Brano:
========================

«A volte vi confesso che mi chiedo quanto andrò avanti così, con una pompa che mi ventila di notte». Eppure si dice «convinto» di vivere una vita «qualitativamente dignitosa», seppur dipendente dall'aiuto degli altri. Nel dibattito regionale sul fine vita interviene Mario Melazzini, già presidente dell'Agenzia italiana del farmaco, ex assessore alla Sanità in Lombardia, oggi direttore sanitario dell'ospedale Niguarda di Milano. Un «uomo delle istituzioni», come si definisce, un medico («non lo dimentico nella quotidianità: ogni atto che cerco di fare è finalizzato a rispondere a un bisogno o a migliorare la qualità della vita») e un malato di Sla. La sclerosi laterale amiotrofica condiziona le sue giornate da quel 17 febbraio 2002, quando il piede sinistro non è riuscito ad agganciare il pedale della bicicletta per i 40 chilometri di corsa quotidiana. Una malattia che esaspera i pazienti e in genere non concede più di tre anni. Per questo, nonostante le difficoltà di ogni giorno, si considera «una persona molto fortunata perché sono ancora qui».

========================

Traduci in inglese questa frase del brano su Mario Melazzini: «La sclerosi laterale amiotrofica condiziona le sue giornate da quel 17 febbraio 2002, quando il piede sinistro non è riuscito ad agganciare il pedale della bicicletta per i 40 chilometri di corsa quotidiana.» L'elenco costituisce materiale a sé stante, indipendente dal brano.

Elenco registrato:
========================

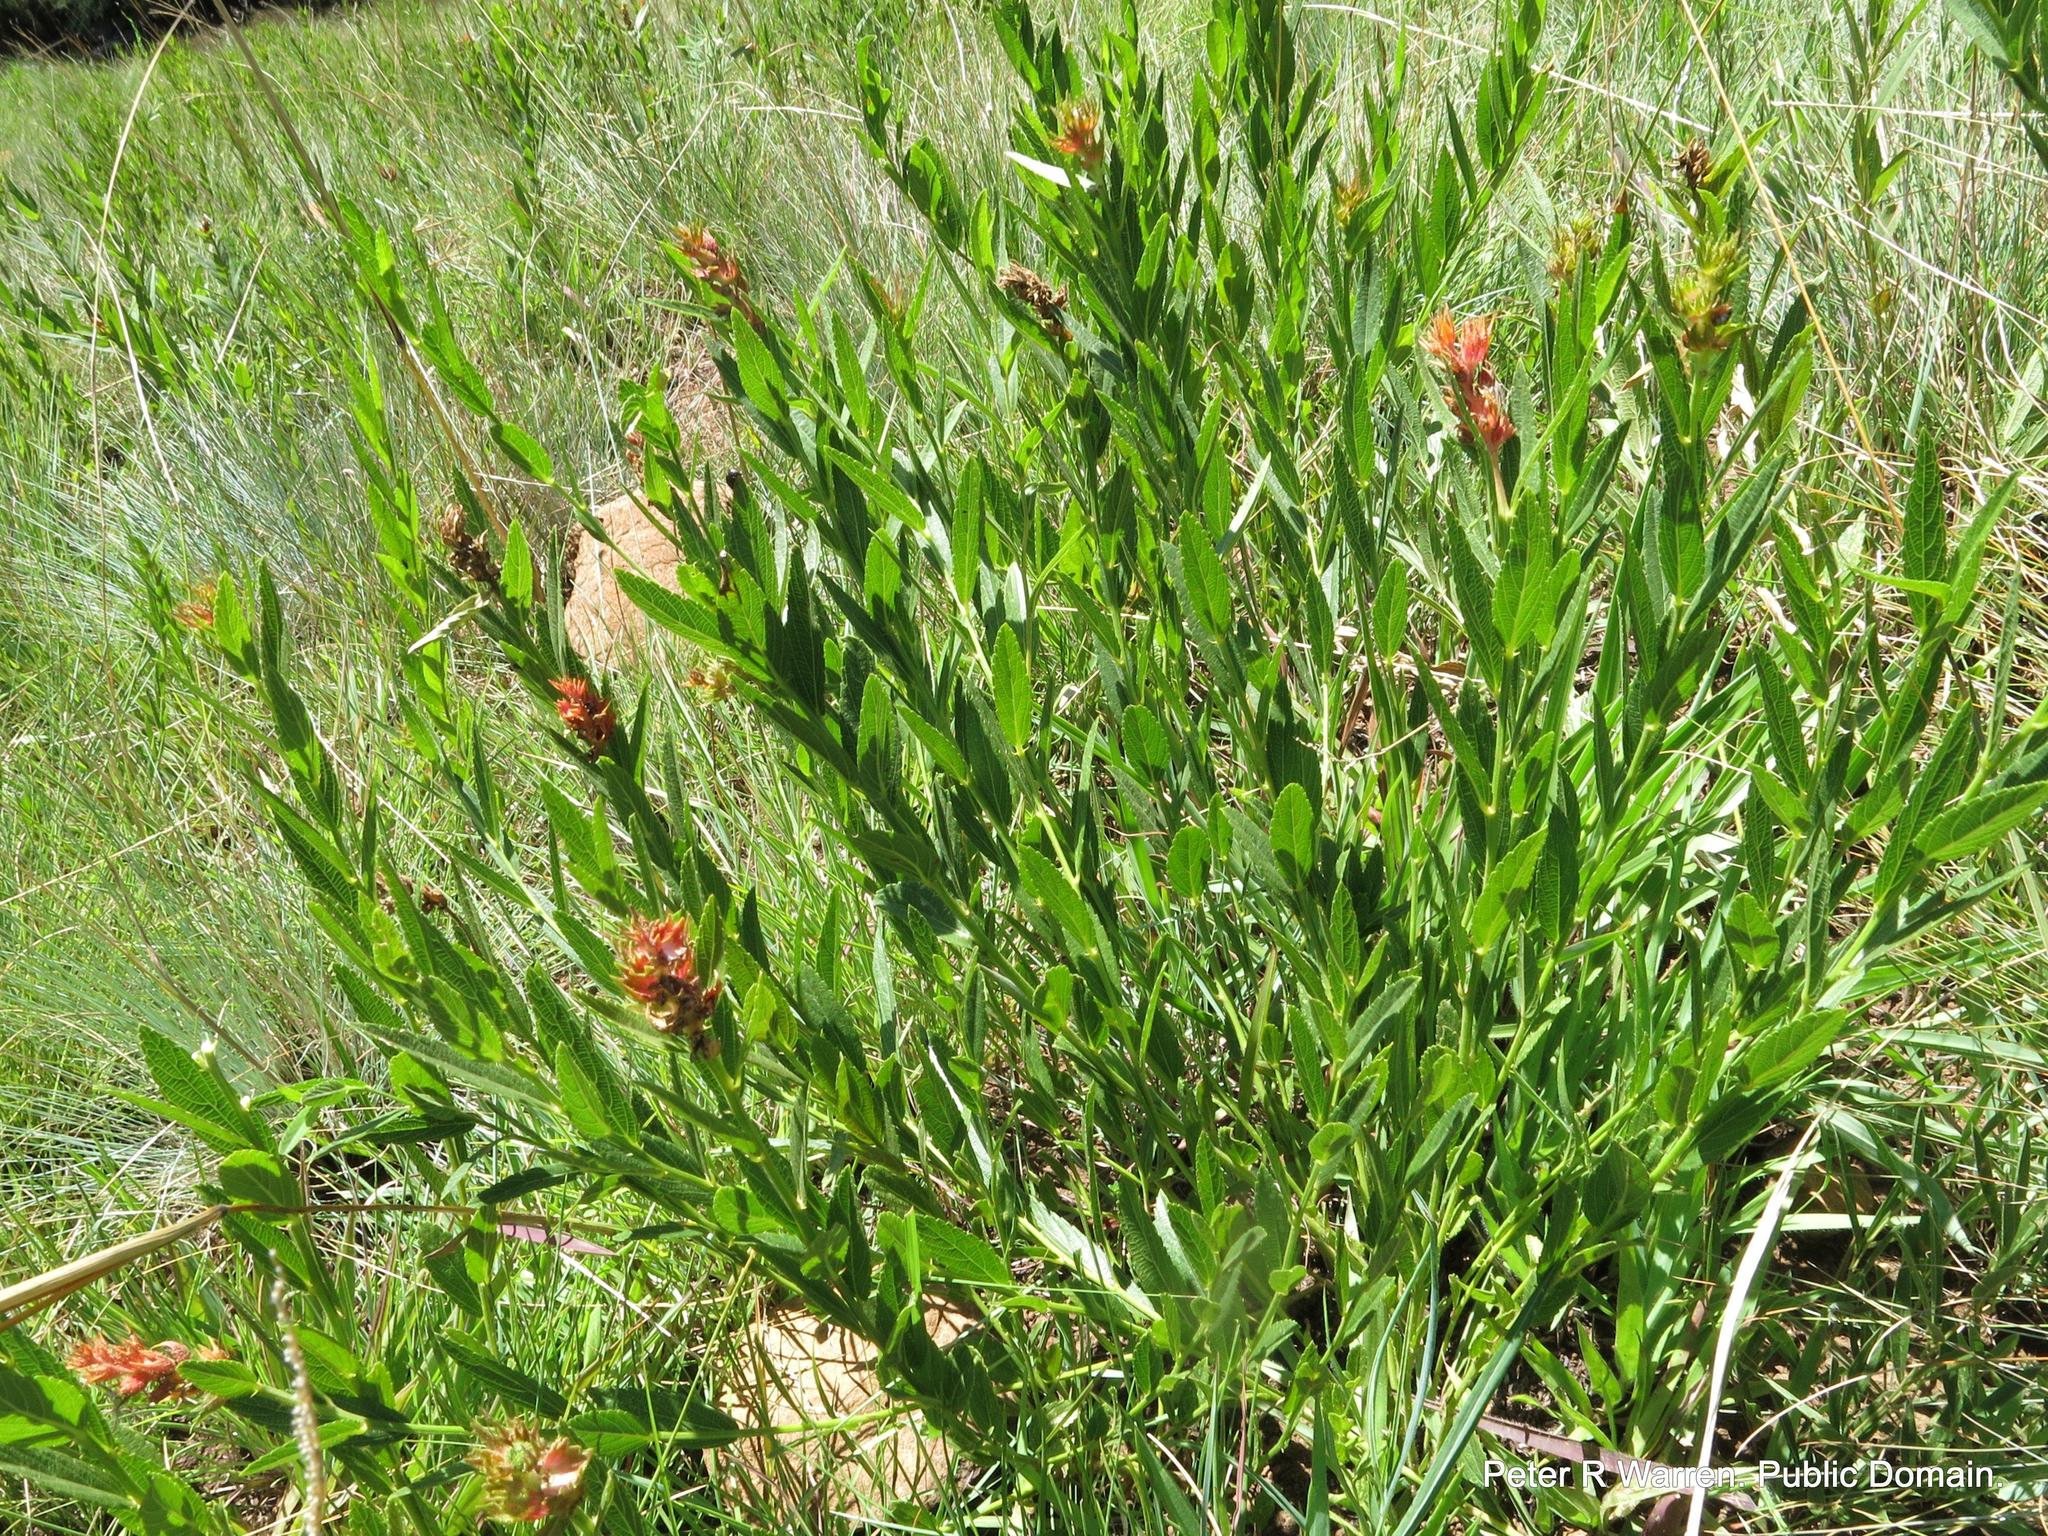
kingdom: Plantae
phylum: Tracheophyta
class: Magnoliopsida
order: Malpighiales
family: Euphorbiaceae
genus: Acalypha
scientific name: Acalypha punctata
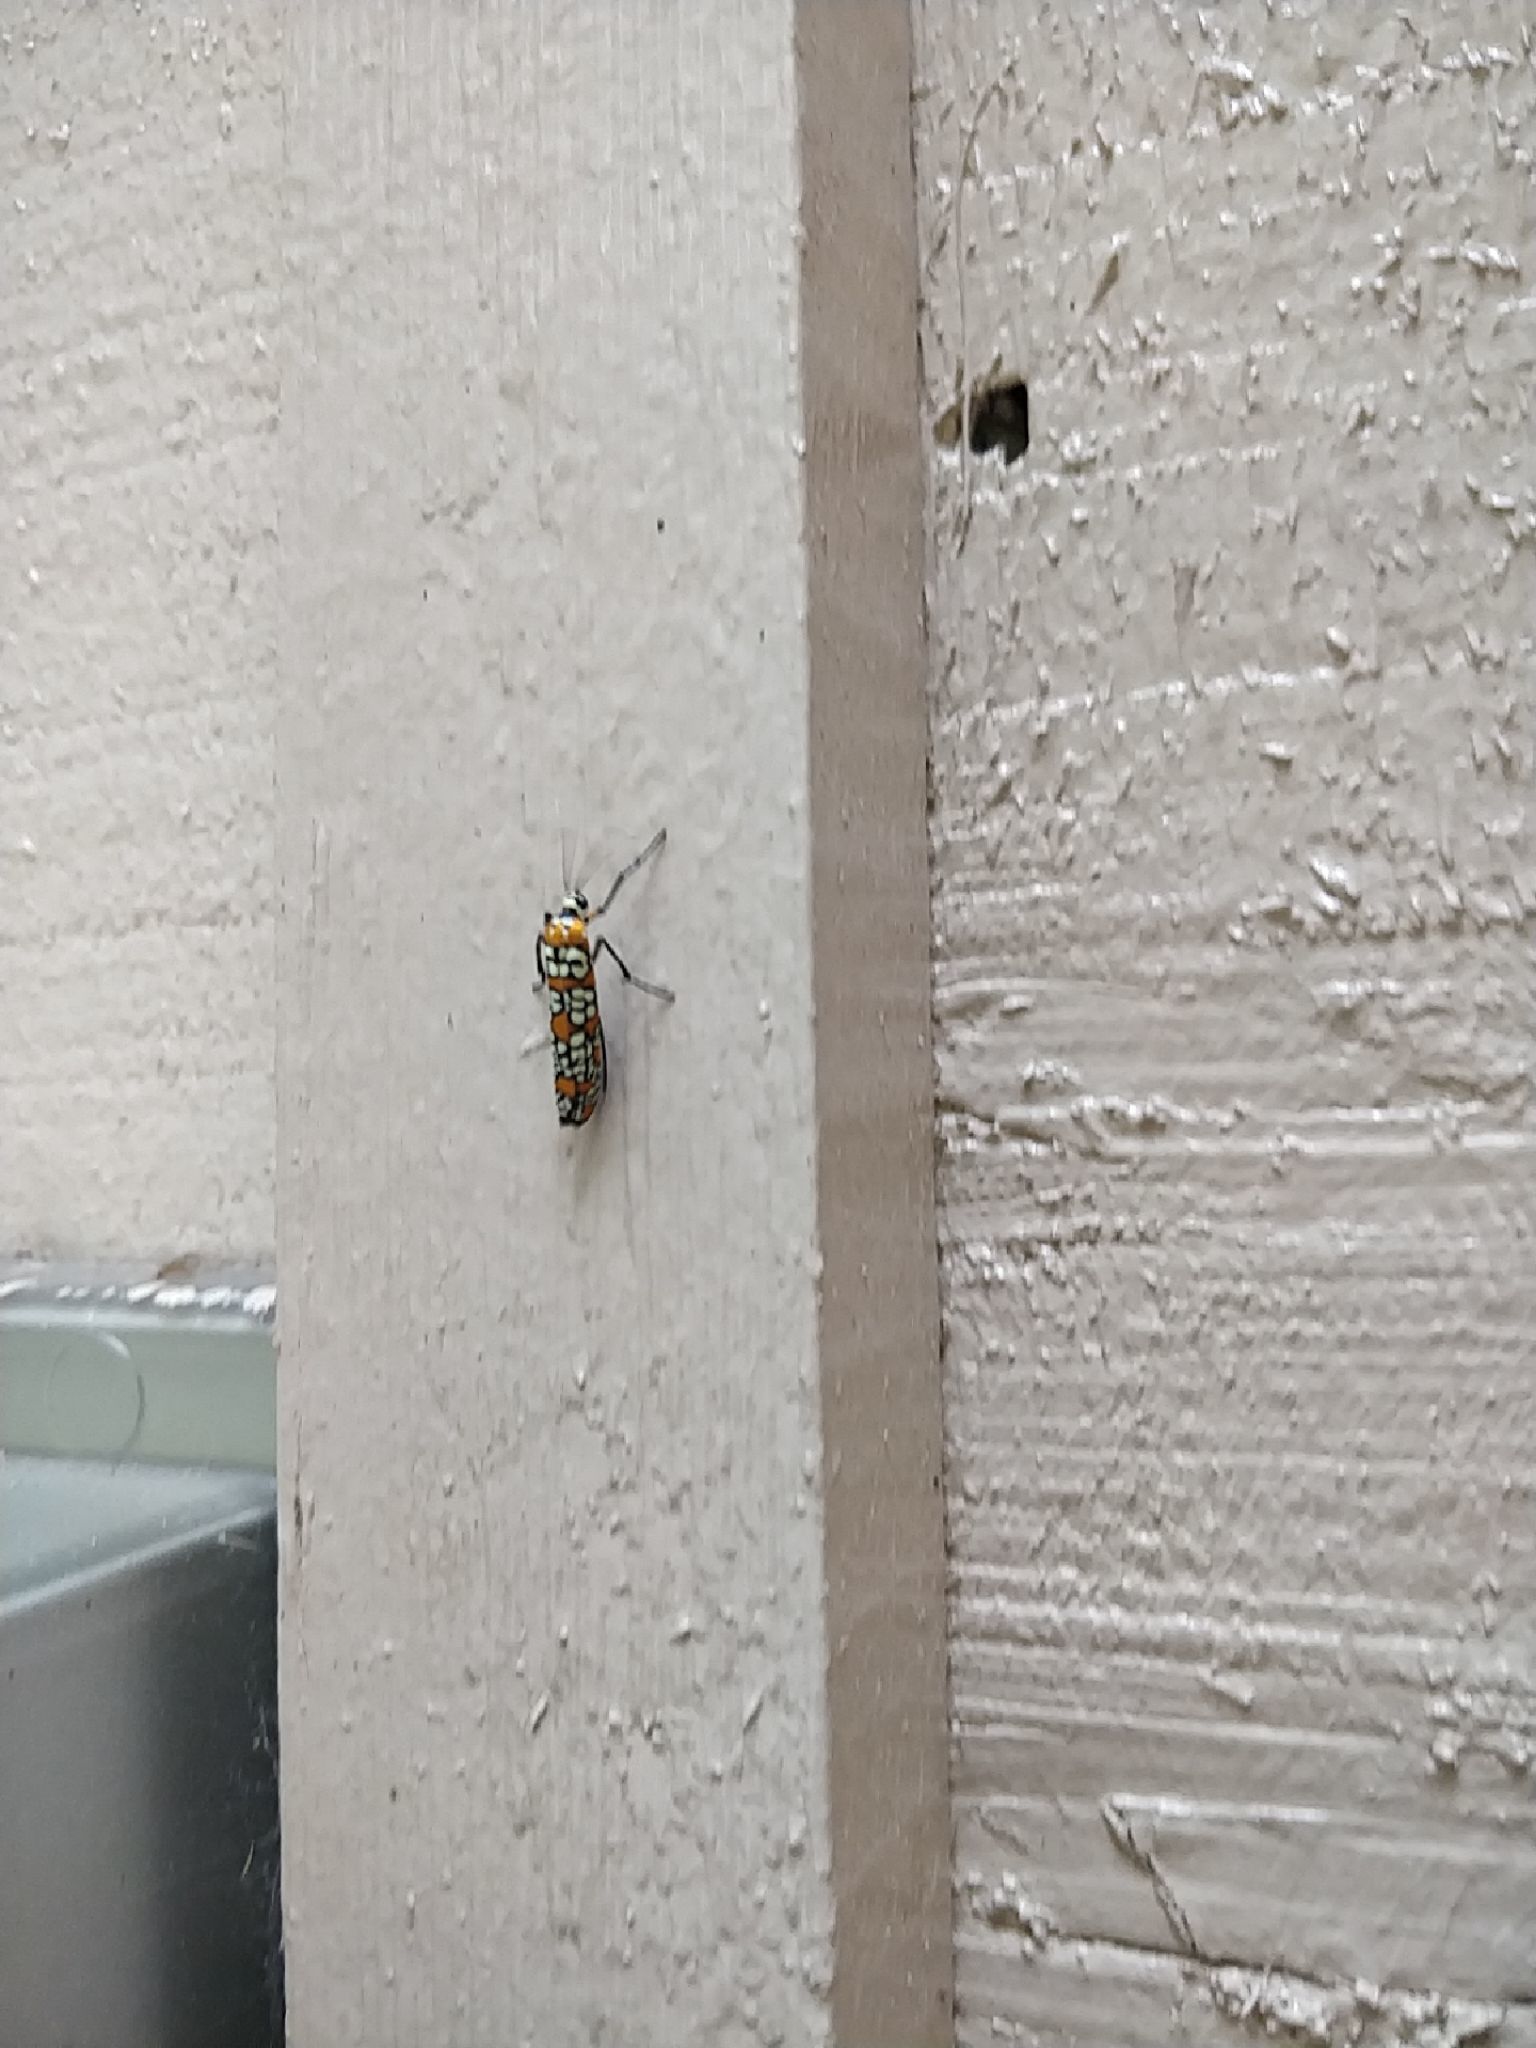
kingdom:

========================

Risposta alla consegna: Amyotrophic lateral sclerosis has shaped his days since that February 17, 2002, when his left foot failed to hook onto the bicycle pedal for the daily 40-kilometer ride.